Tianma Formula Alleviates Dementia via ACER2-Mediated Sphingolipid Signaling Pathway Involving A β

Haochang Lin; Sha Wu; Zhiying Weng; Hongyan Wang; Rui Shi; Menghua Tian; Youlan Wang; Haiyan He; Yuchuan Wang; Xuan Liu; Zhimin Jian; Fuqin Wei; Peng Wang; Liuyi Zhang; Yi Liu; Qiuzhe Guo; Chen Chen; Weimin Yang

doi:10.1155/2021/6029237

Tianma Formula Alleviates Dementia via ACER2-Mediated Sphingolipid Signaling Pathway Involving A β

Evid Based Complement Alternat Med. 2021 Aug 4:2021:6029237. doi: 10.1155/2021/6029237. eCollection 2021.

Authors

Haochang Lin¹, Sha Wu¹, Zhiying Weng¹, Hongyan Wang¹, Rui Shi¹, Menghua Tian², Youlan Wang³, Haiyan He⁴, Yuchuan Wang², Xuan Liu⁵, Zhimin Jian¹, Fuqin Wei¹, Peng Wang¹, Liuyi Zhang¹, Yi Liu¹, Qiuzhe Guo^{1

6}, Chen Chen¹, Weimin Yang¹

Affiliations

¹ School of Pharmaceutical Science and Yunnan Key Laboratory of Pharmacology for Natural Products, Kunming Medical University, Kunming 650500, China.
² Zhaotong Institute of Tianma, Zhaotong 657000, China.
³ Kunming Institute of Medical Sciences, Kunming 650011, China.
⁴ College of Agronomy and Life Sciences, Zhaotong University, Zhaotong 657000, China.
⁵ Shanghai University of Traditional Chinese Medicine, Shanghai 201203, China.
⁶ Department of Cardiovascular Surgery, The 1st Affiliated Hospital of Kunming Medical University, Kunmin 650032, China.

Abstract

Objective: To reveal the molecular mechanism of the antagonistic effect of traditional Chinese medicine Tianma formula (TF) on dementia including vascular dementia (VaD) and Alzheimer's disease (AD) and to provide a scientific basis for the study of traditional Chinese medicine for prevention and treatment of dementia.

Method: The TF was derived from the concerted application of traditional Chinese medicine. We detected the pharmacological effect of TF in VaD rats. The molecular mechanism of TF was examined by APP/PS1 mice in vivo, Caenorhabditis elegans (C. elegans) in vitro, ELISA, pathological assay via HE staining, and transcriptome. Based on RNA-seq analysis in VaD rats, the differentially expressed genes (DEGs) were identified and then verified by quantitative PCR (qPCR) and ELISA. The molecular mechanisms of TF on dementia were further confirmed by network pharmacology and molecular docking finally.

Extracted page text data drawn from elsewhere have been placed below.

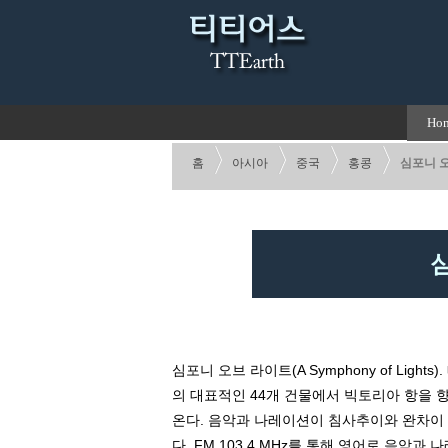
Ho
홈
아시아
중국
홍콩
심포니 
심
심포니 오브 라이트(A Symphony of Light
의 대표적인 44개 건물에서 빅토리아 항을 
온다. 음악과 나레이션이 침사추이와 완차이 
다. FM 103.4 MHz를 통해 영어로 음악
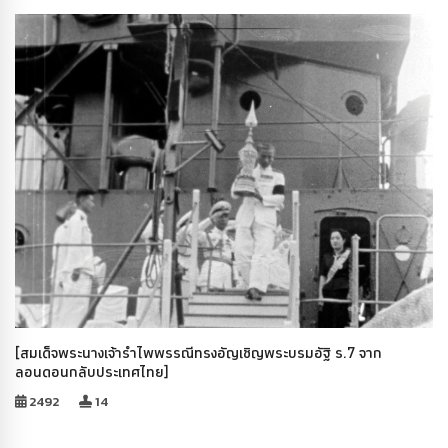
[สมเด็จพระนางเจ้ารำไพพรรณีทรงอัญเชิญพระบรมอัฐิ ร.7 จาก
ลอนดอนกลับประเทศไทย]
2492
14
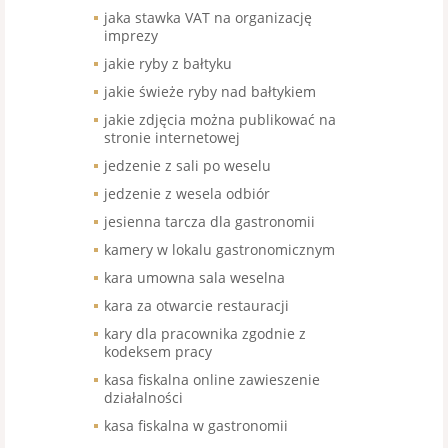
jaka stawka VAT na organizację
imprezy
jakie ryby z bałtyku
jakie świeże ryby nad bałtykiem
jakie zdjęcia można publikować na
stronie internetowej
jedzenie z sali po weselu
jedzenie z wesela odbiór
jesienna tarcza dla gastronomii
kamery w lokalu gastronomicznym
kara umowna sala weselna
kara za otwarcie restauracji
kary dla pracownika zgodnie z
kodeksem pracy
kasa fiskalna online zawieszenie
działalności
kasa fiskalna w gastronomii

Results: The Morris water maze showed that TF could improve the cognitive memory function of the VaD rats. The ELISA and histological analysis suggested that TF could protect the hippocampus via reducing tau and IL-6 levels and increasing SYN expression. Meanwhile, it could protect the neurological function by alleviating Aβ deposition in APP/PS1 mice and C. elegans. In the RNA-seq analysis, 3 sphingolipid metabolism pathway-related genes, ADORA3, FCER1G, and ACER2, and another 5 nerve-related genes in 45 key DEGs were identified, so it indicated that the protection mechanism of TF was mainly associated with the sphingolipid metabolism pathway. In the qPCR assay, compared with the model group, the mRNA expressions of the 8 genes mentioned above were upregulated, and these results were consistent with RNA-seq. The protein and mRNA levels of ACER2 were also upregulated. Also, the results of network pharmacology analysis and molecular docking were consistent with those of RNA-seq analysis.

Conclusion: TF alleviates dementia by reducing Aβ deposition via the ACER2-mediated sphingolipid signaling pathway.